Train Again is yet another bold, precise, and transcendental work from Peter Tscherkassky.


As InRO contributor Brendan Nagle once observed, the image — 24 of them needed per second to produce the illusion of movement and also produce sound — of a charging train has certainly been linked to the birth of cinema with L’Arrivée d’un train en gare de La Ciotat in 1896, but perhaps the legacy the Lumière brothers’ locomotive has become more known for is the historically inaccurate hoopla regarding audience members being absolute dumbasses for thinking they were about to be run over by a train. This myth’s endurance and popularity over the years isn’t surprising, considering the romantic notions such a fable provides: that of spectators being so instinctually moved and astonished by what they were witnessing that they wholesale believed the supposed fiction on screen. More importantly, it speaks to the general power of cinema’s instinctive nature to teach: these viewers had never seen moving images before in their lives, and had to thus become accustomed to how to actually watch them.

It’s from this pedagogical inception point in history that Peter Tscherkassky — surely the finest Austrian avant-garde moving image artist currently working; watch the haunting Outer Space and then try producing another name — has recaptured this feeling of ecstatic discovery with Train Again, albeit with more modern techniques and technological apparatuses. He’s still using celluloid film like the Lumières, but he hasn’t done any filming himself — instead, Tscherkassky exclusively assembles found footage from a variety of media sources and submits it to a meticulous re-exposure process in a darkroom, all before transferring his final project to digital. It’s been six years since his last short, 2015’s The Exquisite Corpus, and the attention to detail displayed in Train Again immediately makes one aware of its prolonged creative gestation period and materialist inclinations — one of many dazzling moments includes a sequence of multiple overlapping film strips that race over one another, swerving left and right on the screen to create a sequenced pattern comprised of kino — while also effectively structuring itself toward its own perpetual internal collision of sorts with a rapid editing style that initially suggests impulsiveness. Tscherkassky’s images here are what we’ve come to expect from him by this point in his over four-decade career as a master chemist of photochemical means: beautiful, aesthetically impressive, transcendental, and where the compact, overwhelming onslaught of montage is always commendable for just how stimulating the end results are.
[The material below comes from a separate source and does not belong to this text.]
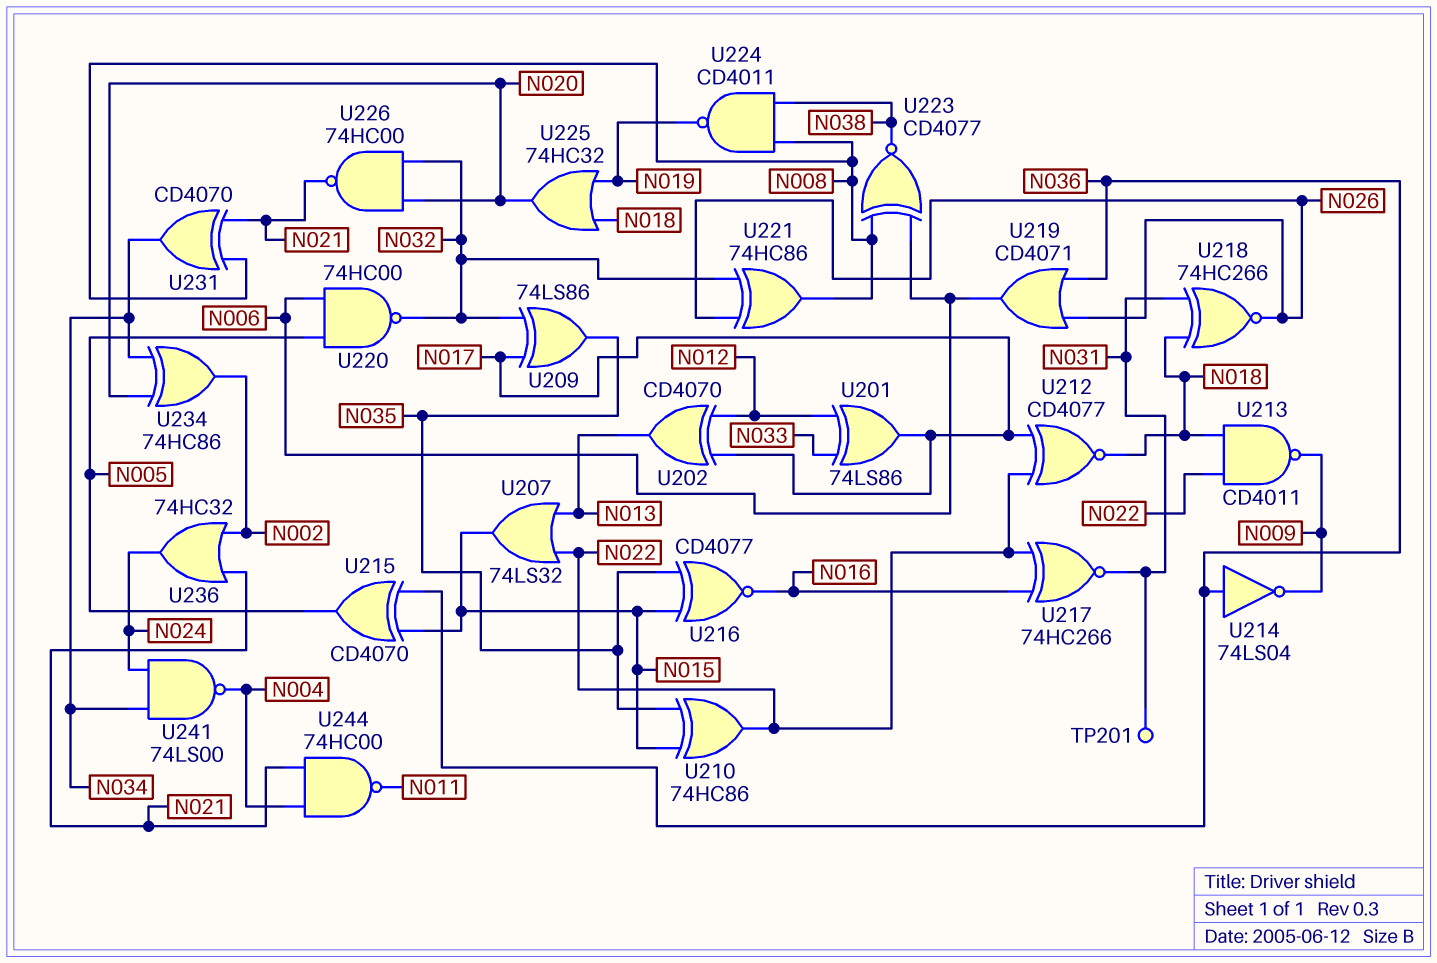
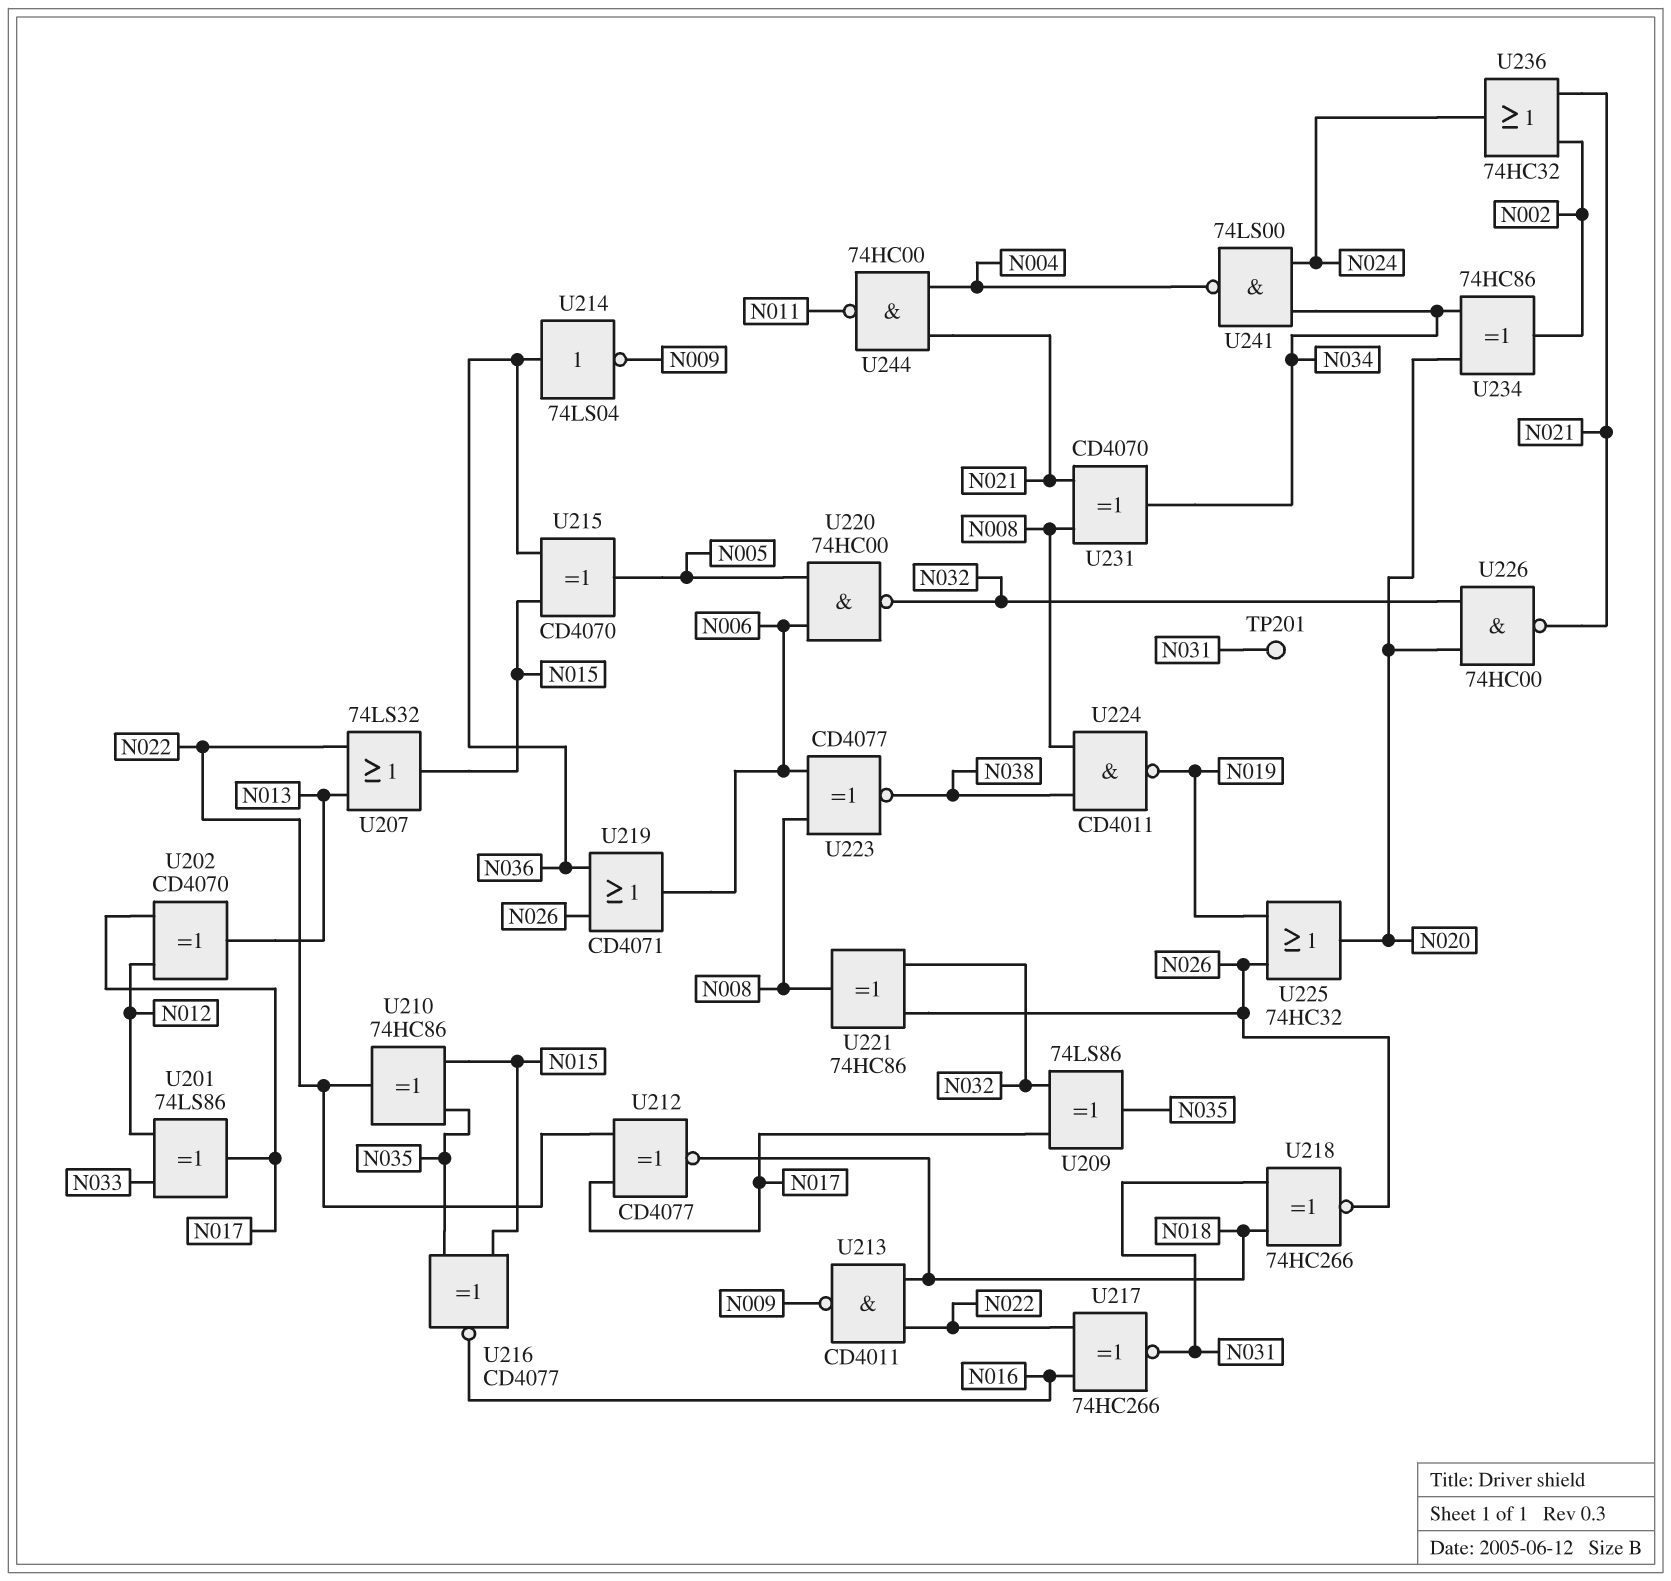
U225: OR 74HC32 (in N018, in N019, out N020) -> OR 74HC32 (in N019, in N026, out N020)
But it’s long-time collaborator Dirk Schaefer’s discordant score that intensifies the experience nearly past its breaking point, best experienced in the final movement which brings everything to a shrieking crash: looping one 10-second scene of flying wheat grain mixed with scraps of metal from Unstoppable (another fine flick about choo-choos) and visually and aurally layering as many versions of said scene on top of one another, the duo achieve harmony through shrill derangement. Even after all of that, things never actually fly off the rails: much like a well-oiled machine wherein the internal mechanics have been made transparent before our very eyes, we return to our starting image in cyclical fashion, not unlike the slow crawl to a final stop on an especially long railroad line.

You can currently stream Peter Tscherkassky’s Train Again on Mubi.